I looked at an article called ‘The End of Man’ by Hanna Rosin: http://www.theatlantic.com/magazine/archive/2010/07/the-end-of-men/8135/1/ This article describes and illustrates how the male role in American society has changed in recent years and the implications this could have in the future.
Firstly, the article focuses on biologist Ronald Ericsson who came up with a way to separate sperm carrying the male-producing Y chromosome from those carrying the X in the 70s; thus allowing parents to choose the sex of the child, it was advertised as a way to make sure you get a son however in the 90s most parents were choosing to have girls. This not only shows how back in the 70s males were the first class citizens but how in a few decades females quickly rose up to become equals; this supports the idea that American masculinity is always shifting. Ericsson is describes as having a ‘Old West, cowboy swagger’ and his agrees with the image of ‘a guy riding on his horse along the river, no bureaucrats, no lawyers. He’s the boss’. This goes back to the image of taming the wild and self-made men but he’s represented as a dying breed. This contrasts to the image of men at the end: ‘unemployed, romantically challenged loser can show up as a perpetual adolescent...a charmless misanthrope...a happy couch potato... He can be sweet, bitter, nostalgic, or cynical, but he cannot figure out how to be a man’. The main reason for this change is the shift in economy: well paid, ‘manly’ industrial jobs vastly decreased and post-industrial jobs replaced them, these jobs are ‘indifferent to men’s size and strength’. Instead attributes such as ‘social intelligence, open communication, the ability to sit still and focus’ are more valuable and these traits are predominantly feminine; therefore women excel in this economy and the once valued traits of ‘real men’ are no longer necessary.

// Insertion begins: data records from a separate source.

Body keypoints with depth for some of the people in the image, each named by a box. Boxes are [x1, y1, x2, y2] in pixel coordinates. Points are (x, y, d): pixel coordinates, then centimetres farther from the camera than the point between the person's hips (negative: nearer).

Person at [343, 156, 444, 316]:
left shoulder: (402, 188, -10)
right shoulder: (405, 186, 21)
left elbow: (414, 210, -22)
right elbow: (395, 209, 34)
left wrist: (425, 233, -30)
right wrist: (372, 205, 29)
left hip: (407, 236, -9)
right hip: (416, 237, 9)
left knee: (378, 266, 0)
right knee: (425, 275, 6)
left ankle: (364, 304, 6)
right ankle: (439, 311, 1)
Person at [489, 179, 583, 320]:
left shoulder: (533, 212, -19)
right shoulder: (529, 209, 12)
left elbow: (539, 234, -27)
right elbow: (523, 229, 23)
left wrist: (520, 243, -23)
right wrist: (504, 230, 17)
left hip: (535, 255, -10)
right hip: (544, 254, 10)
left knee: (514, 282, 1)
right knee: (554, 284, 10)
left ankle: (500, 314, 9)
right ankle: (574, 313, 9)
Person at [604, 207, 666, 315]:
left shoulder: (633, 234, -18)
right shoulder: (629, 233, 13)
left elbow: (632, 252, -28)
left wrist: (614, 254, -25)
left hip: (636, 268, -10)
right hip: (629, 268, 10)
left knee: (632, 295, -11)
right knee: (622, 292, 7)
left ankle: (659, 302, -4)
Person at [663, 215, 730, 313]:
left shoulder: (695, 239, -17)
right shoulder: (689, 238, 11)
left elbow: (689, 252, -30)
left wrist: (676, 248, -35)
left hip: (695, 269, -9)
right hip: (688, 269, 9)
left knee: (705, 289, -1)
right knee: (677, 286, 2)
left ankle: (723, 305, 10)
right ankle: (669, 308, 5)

Also, it describes how there is a major student gender gap with the majority of graduates being women: ‘women now earn 60 percent of master’s degrees, about half of all law and medical degrees, and 42 percent of all M.B.A.s. Most important, women earn almost 60 percent of all bachelor’s degrees—the minimum requirement, in most cases, for an affluent life. In a stark reversal since the 1970s, men are now more likely than women to hold only a high-school diploma’. By comparing these statistics to a time when the stereotypical ‘real man’ was privileged and women’s place was in the home, the complete contrast is shown; Rosin even infers that this role reversal will go even further. It says ‘college is the gateway to economic success, a necessary precondition for moving into the upper-middle class...[this] defines our society. And demographically, we can see with absolute clarity that in the coming decades the middle class will be dominated by women’. It is suggested that one reason for this is because many of these women’s parents began careers later in life and therefore urged their daughters get their own careers.

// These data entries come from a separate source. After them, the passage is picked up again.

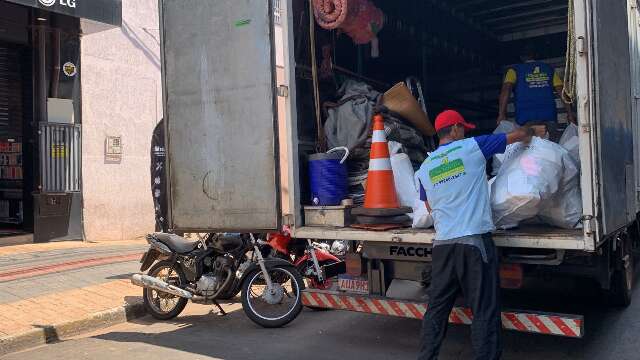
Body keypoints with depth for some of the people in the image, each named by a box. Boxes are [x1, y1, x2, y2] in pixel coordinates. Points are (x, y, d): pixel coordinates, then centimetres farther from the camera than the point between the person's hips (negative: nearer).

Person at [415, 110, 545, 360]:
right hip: (475, 241, -5)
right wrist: (535, 131, 31)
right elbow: (518, 135, 11)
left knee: (437, 308, 13)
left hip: (442, 243, 5)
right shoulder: (472, 147, 0)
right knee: (484, 311, 2)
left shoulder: (425, 168, 12)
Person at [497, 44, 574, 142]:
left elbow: (506, 90, -4)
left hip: (526, 117, -2)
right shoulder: (549, 69, 22)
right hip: (549, 115, 2)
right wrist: (570, 114, 13)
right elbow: (561, 91, 13)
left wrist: (501, 114, -11)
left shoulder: (514, 70, 14)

Due to the increasing number of professional women, the number of married women has decreased: it states how only 60% of women aged 30-44 are married compared to the 84% who were in 1970. One factor contributing to this is because women are too busy with their jobs but the other is due to a lack of ‘marriageable’ men. The article suggests that women are becoming the breadwinners of their families and that men have little to offer anymore; so even when men are married the woman is the more powerful one: ‘[households have] turned into matriarchies, with women making all the decisions and dictating what the men should and should not do’. The article also draws attention to the Cougar phenomenon; saying that it’s not about desperate old women but desperate young men trying to latch onto their power. This idea of men being desperate and the weaker sex would be completely unthinkable a few decades ago. As Monday’s lecture stated perhaps it is now similar to when black men felt they were robbed of their masculinity because they were controlled, this article leads us to believe that men (especially white men) are now controlled by women.